Alıştırma metni:
####################

Türkiye'nin en iyi haber sitesi
BAŞYAZI MEHMET BARLAS

Günceli yaşarken geleceği düşünmek kolay değildir...

Başbakan Erdoğan'ın dünkü AK Parti grubunda yaptığı konuşmayı dinlerken "Keşke üslubu biraz daha yumuşak" olsa diye düşündüm.
Örneğin izlenen ekonomik politikanın başarısını Türkiye'nin güvenilirlik notunu yükselten Fitch de onayladı.
Ben olsaydım ekonomide bundan sonra nelerin planlandığını, 2023'e uzanan yolda hangi ufukların açılacağını falan anlatırdım konuşmamda.
Başbakan bunun yerine CHP Genel Başkanı Kılıçdaroğlu'na takıldı ve onun Fitch'in notunu atlamasını "Bahtsız Bedevilik" şeklinde niteledi.
Aslında Başbakan'ın çeşitli konuşmalarını dinlerken "Keşke böyle konuşmasa" dediğim sık sık oluyor.
Mesela geçenlerde idam konusunu ele alırken de yine "Keşke böyle konuşmasaydı" diye düşünmüştüm.
Dün Erdoğan'ın konuşmasını "Keşke üslubu biraz daha yumuşak olsa" diye düşünerek dinlerken, yine Turgut Özal'ı hatırladım.
Özal'ın bazı konuşmalarını da "Keşke bunları söylemeseydi" diyerek dinlediğim olurdu.

Keşke söylemeseydin...
Özal'la arkadaş düzeyinde yakın olduğum için bu düşüncelerimi zaman zaman yüzüne de söylerdim.
Örneğin "Bunları küçük Turgut'a anlatın" dediğinde veya "Erdal İnönü'nün cebinde akrep var" diye konuştuğunda, Turgut Özal'a "Bunları söylemeseniz olmaz mıydı" diye eleştiri seslendirmiştim.
Özal da "Ben bunları kazara ağzımdan kaçırmıyorum" diyerek cevaplamıştı eleştirimi.
Özal'ın vefatından bu yana yıllar geçti...
O dönemde seslendirdiğim ve bazılarını yüzüne de söylediğim eleştirilerimin şimdi bir anlam taşımadığını görüyorum.
Hatırlarda ve geride kalan büyük tablo şimdi çok farklı...

Geleceği görmek
Ona en ağır eleştirileri ve hatta hakaretleri yöneltenler bile, Özal'ın reformlarını, onun Türkiye'yi nasıl değiştirdiğini, bilişim çağına ve globalleşmeye toplumu nasıl taşıdığını konuşuyorlar şimdi. Galiba bütün mesele günceli yaşarken, aynı anda olayları geleceğin açısından da görebilmek noktasında kilitleniyor.
Önünde seçim bulunan bir siyasetçinin sözleri ve üslubu, siyaset dışı insanların yadırgadığı sertlikte oluyor.

####################

Alıştırma 1:
Kayıtlarda "IL-MES Механический ротационный датчик" içeren satırdan "Depoimentos relacionados" içeren satıra kadar uzanan kısmı, iki uç satır da dahil olmak üzere, aynen geri verin. Resimleri cevaba almayın.
Metin ile kayıtlar ayrı kaynaklardan alınmıştır.

####################

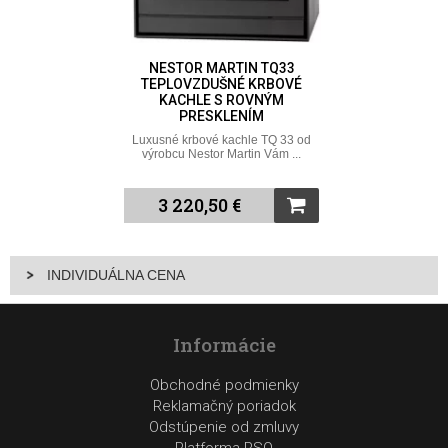
NESTOR MARTIN TQ33
TEPLOVZDUŠNÉ KRBOVÉ
KACHLE S ROVNÝM
PRESKLENÍM
Luxusné krbové kachle TQ 33 od
výrobcu Nestor Martin Vám ...
3 220,50 €
INDIVIDUÁLNA CENA
Informácie
Obchodné podmienky
Reklamačný poriadok
Odstúpenie od zmluvy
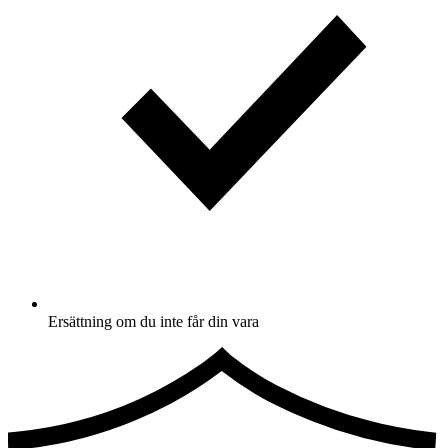
Ersättning om du inte får din vara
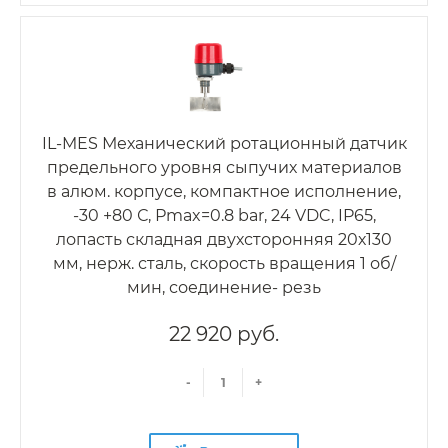
IL-MES Механический ротационный датчик
предельного уровня сыпучих материалов
в алюм. корпусе, компактное исполнение,
-30 +80 С, Рmax=0.8 bar, 24 VDC, IP65,
лопасть складная двухсторонняя 20х130
мм, нерж. сталь, скорость вращения 1 об/
мин, соединение- резь
22 920 руб.
-
+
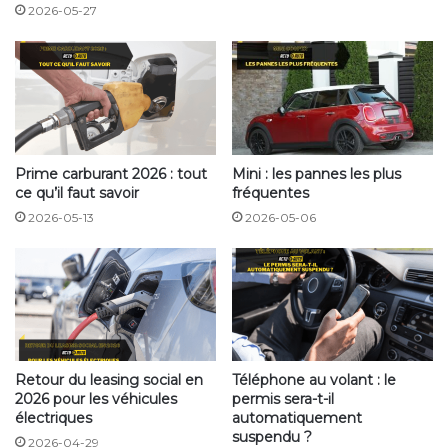
2026-05-27
Prime carburant 2026 : tout
Mini : les pannes les plus
Dégivrant pare brise aerosol
ce qu’il faut savoir
fréquentes
Personnellement, ma bombe de dégivrant aérosol
2026-05-13
2026-05-06
dure 2 jours… Parce que vous imaginez pas la quantité
de dégivrant qu’il faut appliquer sur le pare brise avant
et arrière ainsi que les vitres. Le jet sortant de la buse
de l’aerosol est tout simplement ridicule… « Ce n’est
pas le cas de tous les dégivrants en aérosol fort
heureusement
Retour du leasing social en
Téléphone au volant : le
2026 pour les véhicules
permis sera-t-il
électriques
automatiquement
suspendu ?
2026-04-29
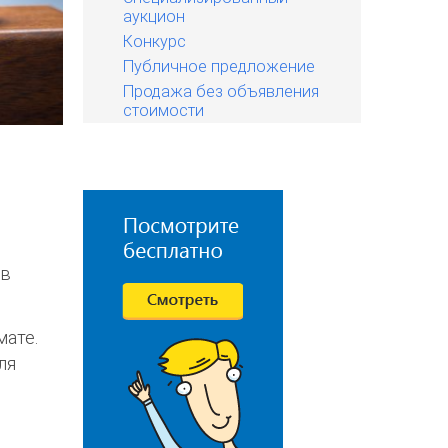
аукцион
Конкурс
Публичное предложение
Продажа без объявления
стоимости
 в
мате.
ля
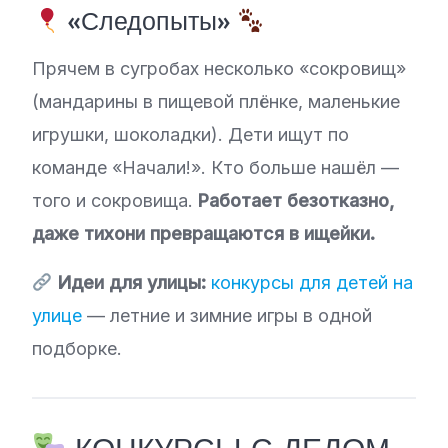
«Следопыты»
Прячем в сугробах несколько «сокровищ»
(мандарины в пищевой плёнке, маленькие
игрушки, шоколадки). Дети ищут по
команде «Начали!». Кто больше нашёл —
того и сокровища.
Работает безотказно,
даже тихони превращаются в ищейки.
Идеи для улицы:
конкурсы для детей на
улице
— летние и зимние игры в одной
подборке.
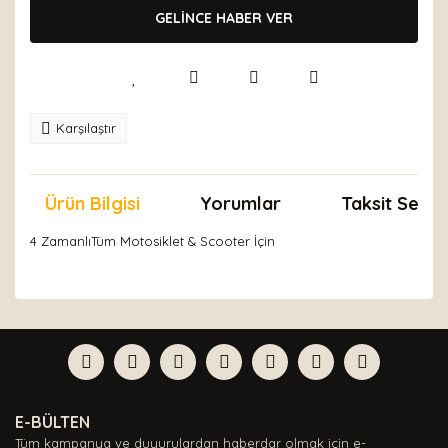
GELİNCE HABER VER
Karşılaştır
Ürün Bilgisi
Yorumlar
Taksit Seçen
4 ZamanlıTüm Motosiklet & Scooter İçin
Bu ürünün fiyat bilgisi, resim, ürün açıklamalarında ve
diğer konularda yetersiz gördüğünüz noktaları öneri
Bu ürüne ilk yorumu siz yapın!
formunu kullanarak tarafımıza iletebilirsiniz.
Görüş ve önerileriniz için teşekkür ederiz.
Yorum Yaz
Ürün resmi kalitesiz, bozuk veya görüntülenemiyor.
E-BÜLTEN
Ürün açıklamasında eksik bilgiler bulunuyor.
Tüm kampanya ve duyurulardan haberdar olmak için e-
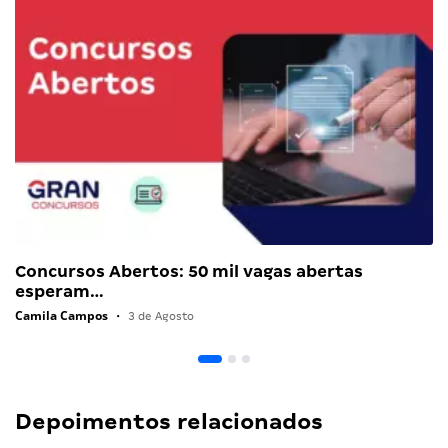
Concursos Abertos: 50 mil vagas abertas
esperam…
Camila Campos
•
3 de Agosto
Depoimentos relacionados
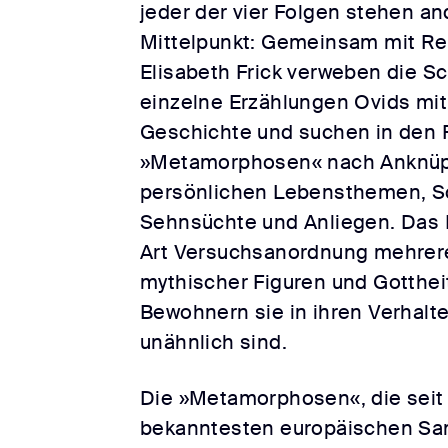
jeder der vier Folgen stehen a
Mittelpunkt: Gemeinsam mit Re
Elisabeth Frick verweben die S
einzelne Erzählungen Ovids mit
Geschichte und suchen in den 
»Metamorphosen« nach Anknüpf
persönlichen Lebensthemen, S
Sehnsüchte und Anliegen. Das P
Art Versuchsanordnung mehrer
mythischer Figuren und Gottheit
Bewohnern sie in ihren Verhalt
unähnlich sind.
Die »Metamorphosen«, die seit 
bekanntesten europäischen S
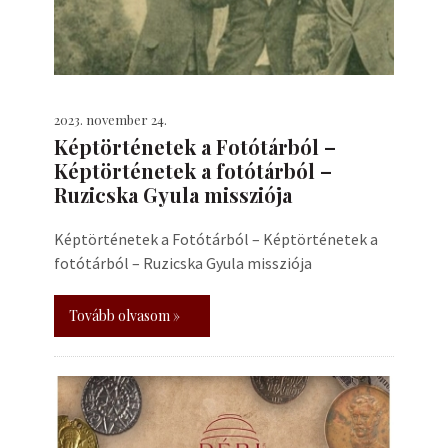
2023. november 24.
Képtörténetek a Fotótárból –
Képtörténetek a fotótárból –
Ruzicska Gyula missziója
Képtörténetek a Fotótárból – Képtörténetek a
fotótárból – Ruzicska Gyula missziója
Tovább olvasom »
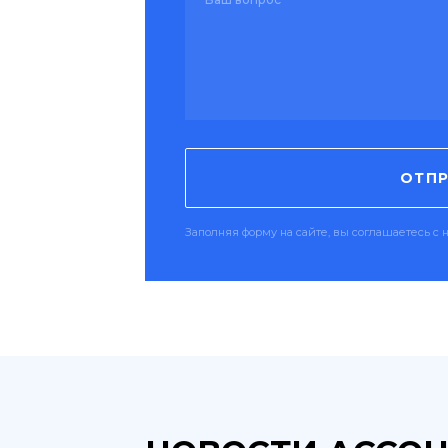
ОТПР
Заполняя форму на сайте, вы соглашаетесь 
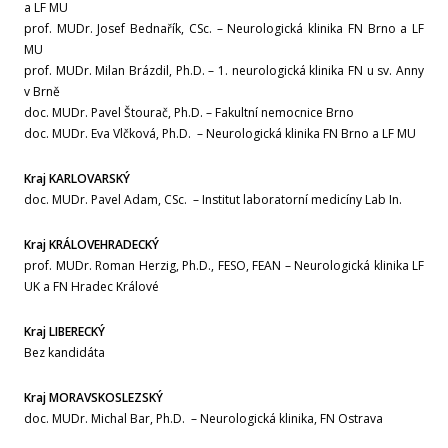
a LF MU
prof. MUDr. Josef Bednařík, CSc. – Neurologická klinika FN Brno a LF
Červen
MU
prof. MUDr. Milan Brázdil, Ph.D. – 1. neurologická klinika FN u sv. Anny
v Brně
Květen
doc. MUDr. Pavel Štourač, Ph.D. – Fakultní nemocnice Brno
doc. MUDr. Eva Vlčková, Ph.D. – Neurologická klinika FN Brno a LF MU
Duben
Kraj KARLOVARSKÝ
Únor
doc. MUDr. Pavel Adam, CSc. – Institut laboratorní medicíny Lab In.
Kraj KRÁLOVEHRADECKÝ
Leden
prof. MUDr. Roman Herzig, Ph.D., FESO, FEAN – Neurologická klinika LF
UK a FN Hradec Králové
Rok 2024
Kraj LIBERECKÝ
Prosinec
Bez kandidáta
Kraj MORAVSKOSLEZSKÝ
Listopad
doc. MUDr. Michal Bar, Ph.D. – Neurologická klinika, FN Ostrava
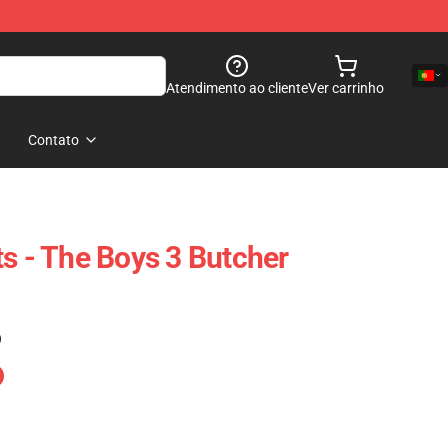
Atendimento ao cliente
Ver carrinho
Contato
ts - The Boys 3 Butcher
)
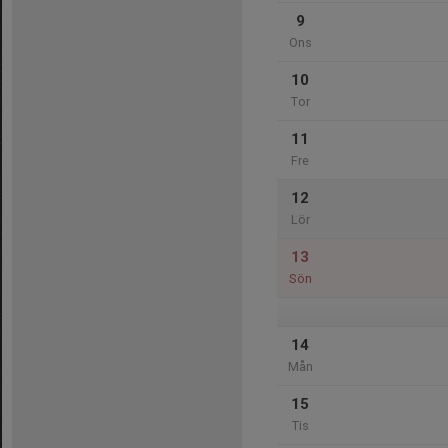
9
Ons
10
Tor
11
Fre
12
Lör
13
Sön
14
Mån
15
Tis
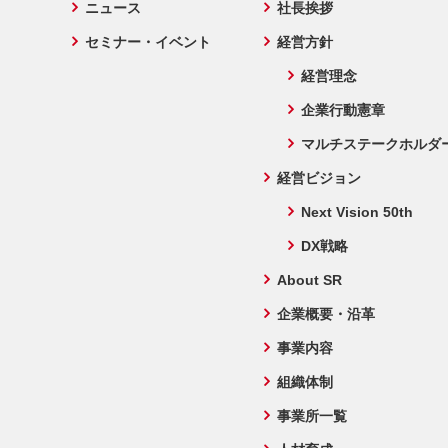
ニュース
社長挨拶
セミナー・イベント
経営方針
経営理念
企業行動憲章
マルチステークホルダ
経営ビジョン
Next Vision 50th
DX戦略
About SR
企業概要・沿革
事業内容
組織体制
事業所一覧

####################

Alıştırma 2:
Özal ve siyasi üslup üzerine olan metni kaldığı yerden sürdürün.

Cevap 1:
IL-MES Механический ротационный датчик
предельного уровня сыпучих материалов
в алюм. корпусе, компактное исполнение,
-30 +80 С, Рmax=0.8 bar, 24 VDC, IP65,
лопасть складная двухсторонняя 20х130
мм, нерж. сталь, скорость вращения 1 об/
мин, соединение- резь
22 920 руб.
-
+
2026-05-27
Prime carburant 2026 : tout
Mini : les pannes les plus
Dégivrant pare brise aerosol
ce qu’il faut savoir
fréquentes
Personnellement, ma bombe de dégivrant aérosol
2026-05-13
2026-05-06
dure 2 jours… Parce que vous imaginez pas la quantité
de dégivrant qu’il faut appliquer sur le pare brise avant
et arrière ainsi que les vitres. Le jet sortant de la buse
de l’aerosol est tout simplement ridicule… « Ce n’est
pas le cas de tous les dégivrants en aérosol fort
heureusement
Retour du leasing social en
Téléphone au volant : le
2026 pour les véhicules
permis sera-t-il
électriques
automatiquement
suspendu ?
2026-04-29
аукцион
Конкурс
Публичное предложение
Продажа без объявления
стоимости
 в
мате.
ля
«Следопыты»
Прячем в сугробах несколько «сокровищ»
(мандарины в пищевой плёнке, маленькие
игрушки, шоколадки). Дети ищут по
команде «Начали!». Кто больше нашёл —
того и сокровища.
Работает безотказно,
даже тихони превращаются в ищейки.
Идеи для улицы:
конкурсы для детей на
улице
— летние и зимние игры в одной
подборке.
GELİNCE HABER VER
Karşılaştır
Ürün Bilgisi
Yorumlar
Taksit Seçen
4 ZamanlıTüm Motosiklet & Scooter İçin
Bu ürünün fiyat bilgisi, resim, ürün açıklamalarında ve
diğer konularda yetersiz gördüğünüz noktaları öneri
Bu ürüne ilk yorumu siz yapın!
formunu kullanarak tarafımıza iletebilirsiniz.
Görüş ve önerileriniz için teşekkür ederiz.
Yorum Yaz
Ürün resmi kalitesiz, bozuk veya görüntülenemiyor.
E-BÜLTEN
Ürün açıklamasında eksik bilgiler bulunuyor.
Tüm kampanya ve duyurulardan haberdar olmak için e-
Concursos Abertos: 50 mil vagas abertas
esperam…
Camila Campos
•
3 de Agosto
Depoimentos relacionados

Cevap 2:
Ama eğer o siyasetçi icraatı ve vizyonu ile farklı işler yapabilmişse, toplum ileri tarihte bunları hatırlıyor.
Aynı durumun Tayyip Erdoğan için de geçerli olacağını düşünerek bakıyorum onun konuşmalarına.
Tayyip Erdoğan, Özal'ın açtığı yolu daha da ileriye taşıdı.
Erdoğan da icraatı ile Türkiye'nin alt ve üst yapısını yeniledi. Türkiye'yi sivilleştirdi, tabuları yıktı. Siyasi istikrarı, ekonomik gelişmeye yansıttı.
Ama günlük siyasi çizgisinde tabii ki benim gibi pek çok kişinin paylaşmadığı söylemleri var. Ne var ki Erdoğan siyaset sahnesinden çekildikten ve aradan yıllar geçtikten sonra, o günlük söylemleri ve bazıları gereksiz olan polemikleri ile değil, başarıları ve icraatı ile hatırlanacak.

Devlet adamı olmak
Onu eleştirenler de, kendisi de güncelin birazcık üzerine çıkabilseler, siyasi hava çok yumuşardı.
Ama günceli yaşarken bu pek mümkün değil. Sosyo-politik yaşamımızdan bir yıldız gibi gelip geçen Turgut Özal'ı bile canından bezdirdiğimiz olmadı mı?
Kimse iktidardaki siyasetçiye "Ülkeye yaptığın hizmetlerden ötürü sana teşekkür ederiz" demez.
"Devlet adamı" rütbesine ancak ölmüş siyasetçiler ulaşabilir.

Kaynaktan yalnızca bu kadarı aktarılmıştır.